Moore Not Less - Gold

Gold, a romantic/adventure/thriller/disaster film (based on a novel by Wilbur Smith) was the first picture Roger Moore starred in outside of the Bond franchise after making his superspy bow in Live and Let Die. Some old hands from the Bond stable were onboard to lend their experience to Gold.
Peter Hunt (director of On Her Majesty's Secret Service) helms while Maurice Binder adds a very Bondesque title sequence. John Glen, who served as editor, second-unit director and full-fledged director during his long association with the Bond series, supervised some of the mine flooding sequences in Gold.
Gold is one of the best films Roger featured in outside of the Bond franchise and some notable veterans were roped into proceedings with John Gielgud and Ray Milland taking supporting roles. Susannah York is the love interest for Rog while Bradford Dillman and Tony Beckley are wonderfully nasty as the villains.
The acclaimed composer Elmer Bernstein scored Gold and earned an Oscar nomination with Don Black for the song Wherever Love Takes Me. The film, somewhat controversially, was made in South Africa although some of the mine sequences were created using sets at Pinewood.
In Gold, Roger plays Rod Slater, the general supervisor of a South African gold mine who is used as a pawn in a conspiracy to destroy the mine to increase the value of gold stocks. Until of course he rumbles the plan and tries to thwart it. A crooked high powered syndicate is behind the scheme and partly led by the director of the mine operation Manfred Steyner (Bradford Dillman).
Steyner is keeping this a secret from his wife Terry (Susannah York) and her father Hurry (Ray Milland) - the man who owns the mine. Slater, who Steyner hired, is to be duped into sabotaging the mine by opening an underground quarry which - unknown to him - will flood the mine and raise the value of the gold stocks for the businessman crooks behind the caper. Sounds like the plot of a James Bond film!
When Slater begins an affair with Terry (strange name for a woman!), Steyner sees this as a way to keep Slater distracted and also make his revenge on his wife's family (by destroying their business interests) all the sweeter.
Gold is a solid entry in the Roger Moore sweepstakes and enjoyably dated in the way that seventies films unavoidably tend to be to modern eyes. It's all part of the charm now. Lots of oversized ties and people in boardrooms with cigars. Roger has a huge tie in one scene that almost blocks out his shirt.

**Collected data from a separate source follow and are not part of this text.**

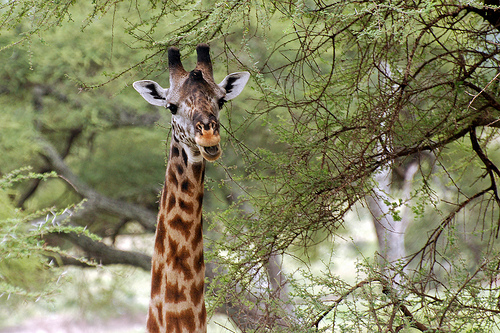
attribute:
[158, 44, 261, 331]
giraffe — brown, tan, eating, standing, spotted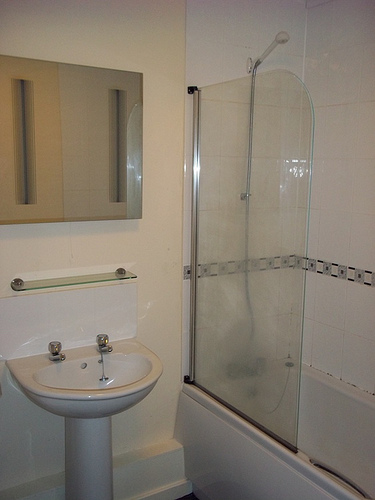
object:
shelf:
[8, 265, 138, 292]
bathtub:
[175, 352, 375, 498]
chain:
[251, 368, 291, 414]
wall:
[1, 15, 185, 493]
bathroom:
[2, 1, 368, 491]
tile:
[302, 33, 373, 106]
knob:
[48, 340, 62, 354]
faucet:
[94, 333, 116, 356]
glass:
[0, 53, 144, 225]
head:
[253, 22, 295, 69]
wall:
[188, 0, 374, 401]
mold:
[179, 344, 374, 437]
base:
[293, 358, 375, 500]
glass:
[183, 67, 326, 452]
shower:
[171, 11, 371, 498]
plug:
[284, 359, 294, 368]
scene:
[0, 0, 372, 498]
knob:
[96, 334, 110, 345]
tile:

Although Roger Moore was often criticised for being too laid-back as an actor, Gold finds him admirably engaged as the hot-headed Slater. He says "What the hell!" a lot when informed of fresh mining palava and also stands up for the discriminated miners. A black miner in Apartheid South Africa. Wow, I bet that was a fun job.
Roger also turns smoothie to romance Susannah York. This part of the film is the most obvious in Gold reminding the audience that their lead is now James Bond. Gold has a snazzy opening with the Binder titles (all bold letters and gold/mine themed bric a brac before a cityscape) and the score by Elmer Bernstein is great stirring stuff.
Gold makes excellent use of the South African locations too with some sweeping aeriel views of landscapes and forests and the mine sequences feel authentic and are competently handled by Hunt and his crew. The film doesn't have the sweep and elegance of On Her Majesty's Secret Service but then the budget was probably nowhere near the one Hunt had on that film.
On this evidence Hunt would have been perfectly capable of directing one of the Roger Bond pictures and getting a slightly more hard edged than usual performance out of him.
It's all rather predictable but the conspiracy is fun with Bradford Dillman as the slimeball baddie and Ray Milland the cranky but essentially decent mine owner. John Gielgud could play his part as the scheming Farrell in his sleep but he lends some gravitas and class to the film. Susannah York isn't terribly stretched by her role as Dillman's bored, unfufilled wife but she has a decent rapport with Roger and as far as acting chops go is better than many of the Bond actresses he shared the screen with in his day job.
For some reason Gold has been somewhat forgotten these days (I'm sure I read somewhere that Roger fell out with the producers and so didn't look back on it with tremendously fond memories) but it's a perfectly watchable and well made adventure film with elements of conspiracy and romance. Certainly one of the better films in the long career of Sir Roger.